▶ _Text block_:
Classification hub
Classification hub is a kind of BioHub which used to classify the genes into several groups. This BioHub type is defined in biouml.plugins.enrichment plugin and used for two analysis methods: Functional classification and Enrichment analysis. Currently only Ensembl genes are accepted for classification via classification hubs. If you have other type of identifiers, consider using Convert table analysis.
An example of classification hub is the FunctionalGOHub
, which classifies supplied genes via Gene Ontology categories.
Implementation details
To mark BioHub as classification hub, its BioHub.getPriority
method should return positive priority when "FunctionalClassification"
CollectionRecord
is supplied. The easiest way to implement such hub is to subclass SqlCachedFunctionalHubSupport
abstract class.
When classification hub is requested to provide the matching, it must provide some additional information including total number of Ensembl genes participating in classification; total number of genes in the individual groups and number of input genes which participate in classifications. Also some additional group annotation fields can be added. These fields will appear in the analysis output table.
When user selects "Repository folder" as the classification hub, then RepositoryHub
is used.

▶ _Data for review_:
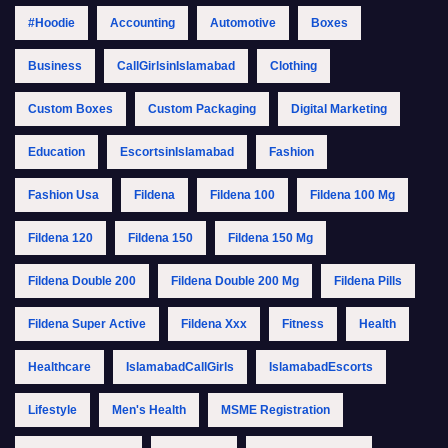
#Hoodie
Accounting
Automotive
Boxes
Business
CallGirlsinIslamabad
Clothing
Custom Boxes
Custom Packaging
Digital Marketing
Education
EscortsinIslamabad
Fashion
Fashion Usa
Fildena
Fildena 100
Fildena 100 Mg
Fildena 120
Fildena 150
Fildena 150 Mg
Fildena Double 200
Fildena Double 200 Mg
Fildena Pills
Fildena Super Active
Fildena Xxx
Fitness
Health
Healthcare
IslamabadCallGirls
IslamabadEscorts
Lifestyle
Men's Health
MSME Registration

▶ _Required tasks_:
A: Swap "Ensembl genes" for "reference genes" in the classification hub page, and give everything from "When classification hub" down to "analysis output table.".
B: Carry on the classification hub page from its last sentence by writing the next part.

▶ _Expected outputs_:
A:
When classification hub is requested to provide the matching, it must provide some additional information including total number of reference genes participating in classification; total number of genes in the individual groups and number of input genes which participate in classifications. Also some additional group annotation fields can be added. These fields will appear in the analysis output table.

B:
Implementation via SqlCachedFunctionalHubSupport
The easiest way to implement your own classification hub is to subclass SqlCachedFunctionalHubSupport
. There must be MySQL database available where this class will automatically create a table with classification information during the first use. You will have to implement the following methods:
- getTableName(): must return a name of the SQL table which will be used to store the classification information.
- getInputReferenceType(): must return a reference type object which represents the input identifiers for your classification. If this reference type differs from Ensembl genes then available matching BioHubs will be used to convert your identifiers.
- getGroups(): must return a collection of
Group
objects. TheGroup
object contains group title, group accession number and list of group member identifiers which belong to the reference type returned by getInputReferenceType(). This method is called only once when SQL table is not created. During subsequent runs the data stored in SQL table is used. If you want to update the classification, you have to delete the table manually and restart BioUML. - annotateElement(Element) (optional): add custom annotation fields to the category element.